Adjusting to God’s Pace…

The rows of orderly traffic surprised me; each car in its lane, no one jumping the lights and hardly anyone honking their horns. We had just stepped off the plane from Ulaanbaatar and were waiting to cross the road. The cars in America readily stopped for pedestrians and, unlike many Mongolian cars, most appeared to be in pristine condition with few scraps and dents.

‘Metallic horses.’ That’s a phrase many Mongolians use when talking about their cars. The phrase always makes me smile because it conjures a picture of cars weaving in and out of city traffic at breakneck speed. Not only that, but it also reminds me of the daring ways in which many Mongolian drivers venture up trackless hillsides and cross flowing rivers. Admittedly, there are those who are sedate and treat their vehicles with more care.

Although battered and chronically ailing vehicles continue to fill the streets, spewing out noxious fumes as they go, it is easy to fill a car with what it needs and expect it to keep going no matter what. However, maintaining a vehicle in Ulaanbaatar so that it runs at its optimum takes a little more thought.

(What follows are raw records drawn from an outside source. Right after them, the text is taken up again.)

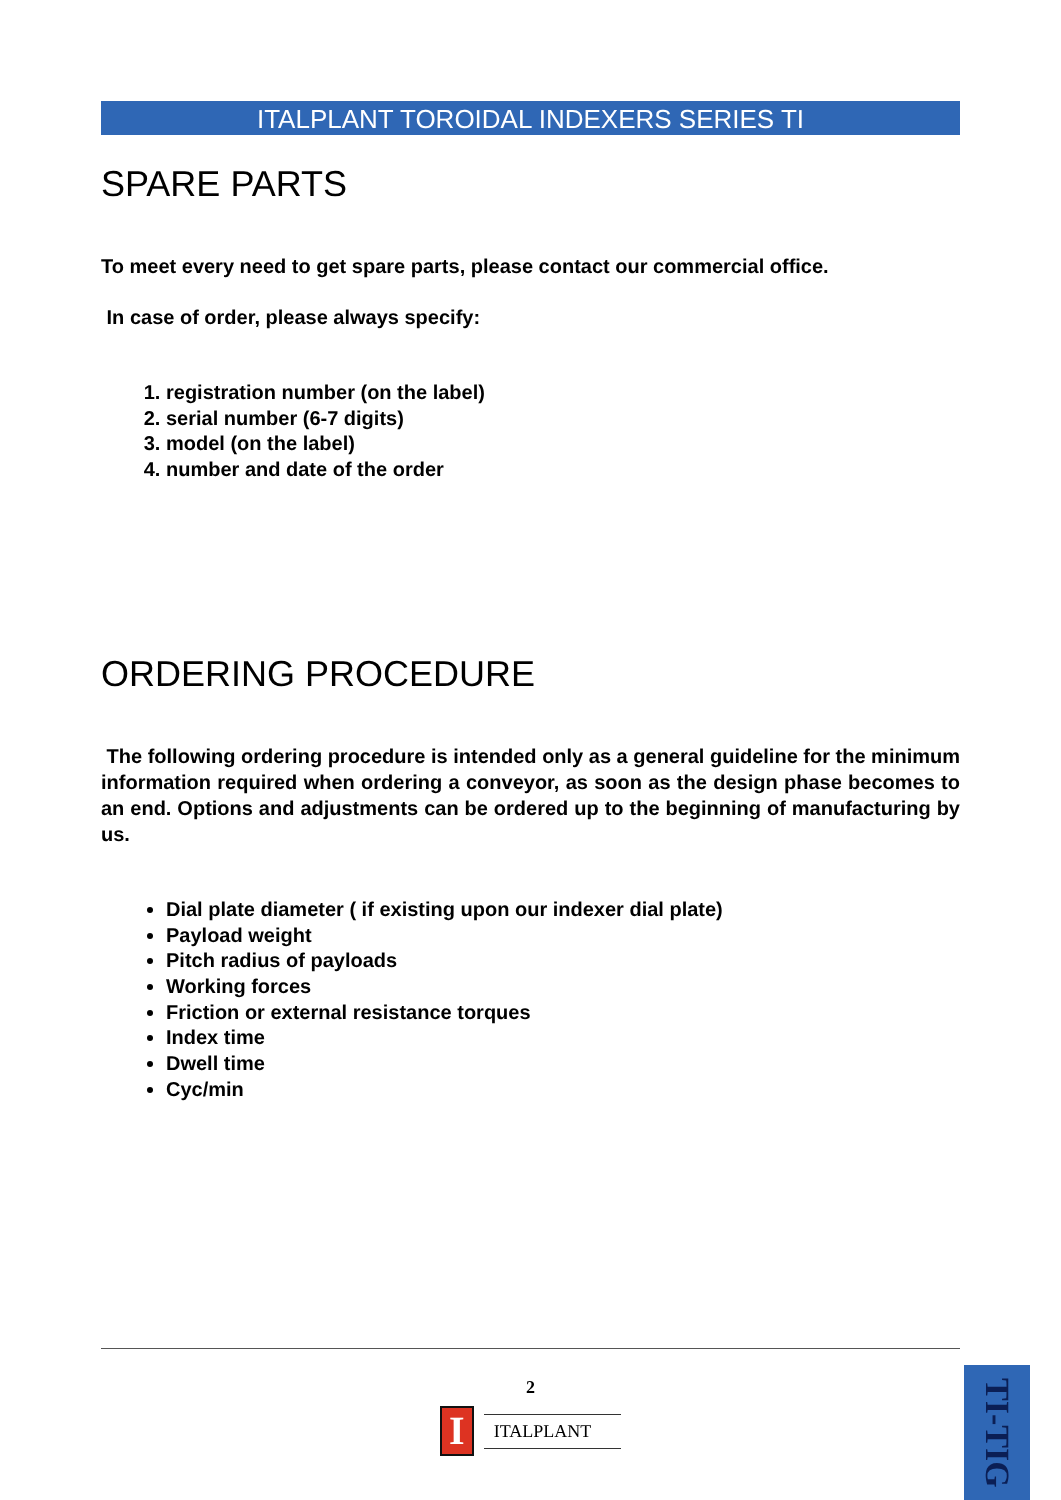ITALPLANT TOROIDAL INDEXERS SERIES TI
SPARE PARTS
To meet every need to get spare parts, please contact our commercial office.
In case of order, please always specify:
1. registration number (on the label)
2. serial number (6-7 digits)
3. model (on the label)
4. number and date of the order
ORDERING PROCEDURE
The following ordering procedure is intended only as a general guideline for the minimum information required when ordering a conveyor, as soon as the design phase becomes to an end. Options and adjustments can be ordered up to the beginning of manufacturing by us.
Dial plate diameter ( if existing upon our indexer dial plate)
Payload weight
Pitch radius of payloads
Working forces
Friction or external resistance torques
Index time
Dwell time
Cyc/min
2
I
ITALPLANT
TI-TIG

Ulaanbaatar is a small city that has grown rapidly. It is a busy, restless place, impatient and, at times, overloaded. A place that draws me in and quickens my pace until I’m caught in its go, go, go. I am slow to recognise the change in me or realise that I’m trying to push myself too hard up that impossible hill. Only when joy and fulfilment dissipate and God seems strangely distant, do I listen to the dissonance in my heart. It grates against my attempts to convince myself that a life of busy, engaged ministry equals a healthy spiritual life.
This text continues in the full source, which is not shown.